In 1913, invited to New York by Arthur Brisbane, he became a sports cartoonist at the New York Journal. Later that year, he was given only a weekend to devise a comic strip, and he created Jerry on the Job, about pint-size Jerry Flannigan, initially employed as an office boy and then in a variety of other jobs. The strip was launched on December 29, 1913. Comics historian Don Markstein described Hoban's character and work situations:
Jerry was about the size of a five-year-old who was small for his age, and proportioned like an infant (larger head as compared with the rest of his body) only more so—Jerry was only two heads tall; i.e., the remainder of him, all put together, was about as big as his head... After a year or two, he began moving from job to job. He was a retail clerk, a messenger boy, even a prize fighter (at his size!) and other things before Hoban went off to fight World War I, and the strip went on hiatus. When it returned, Jerry was working at a railroad station under the supervision of Mr. Givney, the station's manager. His job included just about everything that went into making a railroad station function—selling tickets, sweeping floors, toting baggage, running little errands for the boss, etc. Sources of humor included the eccentrics who hung around the station, Mr. Givney's peevishness, and Jerry's own ineptitude. Also, Hoban pioneered in the use of humorous signs posted here and there in the background, a motif also seen in Smokey Stover, Mad and elsewhere. And practically everyone commenting on the strip has praised Hoban for putting his characters through spectacular "takes", that is, exaggerated physical responses to surprising or disconcerting events. He specialized in what some call the "flip take", which left the character undergoing it (usually Givney) as flat on the ground as Charlie Brown after trying to kick Lucy's football.

During World War I, Hoban was a sergeant in the military police. In 1918, he attended the divisional training school for officers at Camp Meade in Maryland.

In 1922, Hoban provided illustrative slides to accompany songs in the Greenwich Village Follies revue. He was a member of the Pen and Pencil Club of Philadelphia and took part in their annual Nights in Bohemia roof garden show.

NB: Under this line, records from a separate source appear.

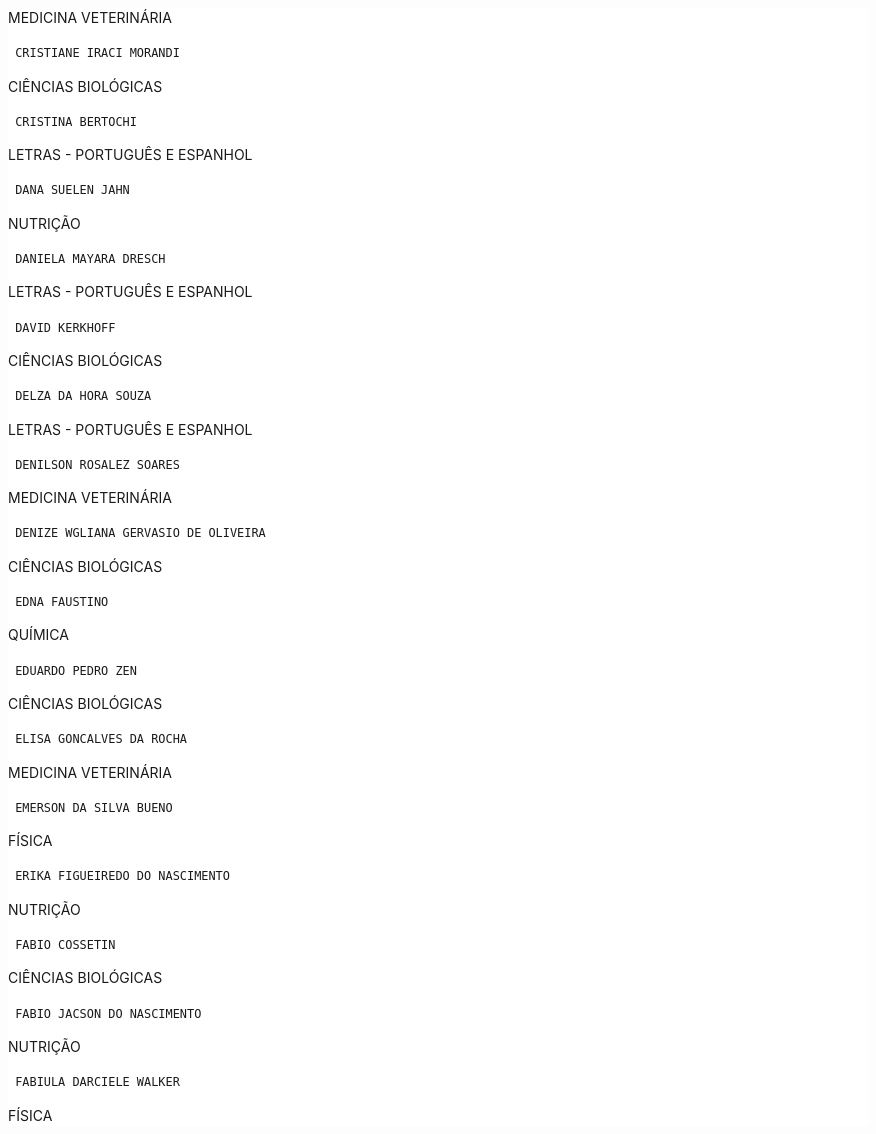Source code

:    MEDICINA VETERINÁRIA

     CRISTIANE IRACI MORANDI

   CIÊNCIAS BIOLÓGICAS

     CRISTINA BERTOCHI

   LETRAS - PORTUGUÊS E ESPANHOL

     DANA SUELEN JAHN

   NUTRIÇÃO

     DANIELA MAYARA DRESCH

   LETRAS - PORTUGUÊS E ESPANHOL

     DAVID KERKHOFF

   CIÊNCIAS BIOLÓGICAS

     DELZA DA HORA SOUZA

   LETRAS - PORTUGUÊS E ESPANHOL

     DENILSON ROSALEZ SOARES

   MEDICINA VETERINÁRIA

     DENIZE WGLIANA GERVASIO DE OLIVEIRA

   CIÊNCIAS BIOLÓGICAS

     EDNA FAUSTINO

   QUÍMICA

     EDUARDO PEDRO ZEN

   CIÊNCIAS BIOLÓGICAS

     ELISA GONCALVES DA ROCHA

   MEDICINA VETERINÁRIA

     EMERSON DA SILVA BUENO

   FÍSICA

     ERIKA FIGUEIREDO DO NASCIMENTO

   NUTRIÇÃO

     FABIO COSSETIN

   CIÊNCIAS BIOLÓGICAS

     FABIO JACSON DO NASCIMENTO

   NUTRIÇÃO

     FABIULA DARCIELE WALKER

   FÍSICA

The Jerry on the Job Sunday page began in 1919, but it later became a topper strip above another Hoban feature, Rainbow Duffy. The daily strip came to an end in 1931, and the topper was dropped in 1932. During the late 1930s, Hoban's character was used to advertise Post Grape-Nut Flakes. After Hoban's death in 1939, his former assistant, Bob Naylor, revived Jerry on the Job as a syndicated strip for King Features, starting on Oct. 21, 1946. However, Naylor's revival was not as successful as Hoban's original strip, and the strip was canceled in 1949.

In the 1930s, Hoban started two other strips, Needlenose Noonan and Discontinued Stories, but neither was as successful as Jerry on the Job.

On September 15, 1931, Hoban appeared with 14 other leading newspaper cartoonists on an NBC radio program, Cartoonists Convention, hosted by Arthur "Bugs" Baer. The promotional aspect of this was revealed in radio listings where it was labeled "NBC Hearst Program". The show featured an orchestra, and each cartoonist spoke for 90 seconds. Other cartoonists on the program included Billy DeBeck, Rube Goldberg, Milt Gross and Cliff Sterrett.

Hoban was 49 when he died in 1939. His brother, newspaperman Edwin A. Hoban, died August 23, 1931, at the age of 38.

==Animation==
Hoban's Jerry on the Job was adapted by Bray Studios into several animated films: "Jerry Ships a Circus" (1916), A Thrilling Drill (1920), Swinging His Vacation (1920), The Mad Locomotive (1922) and Without Coal (1920).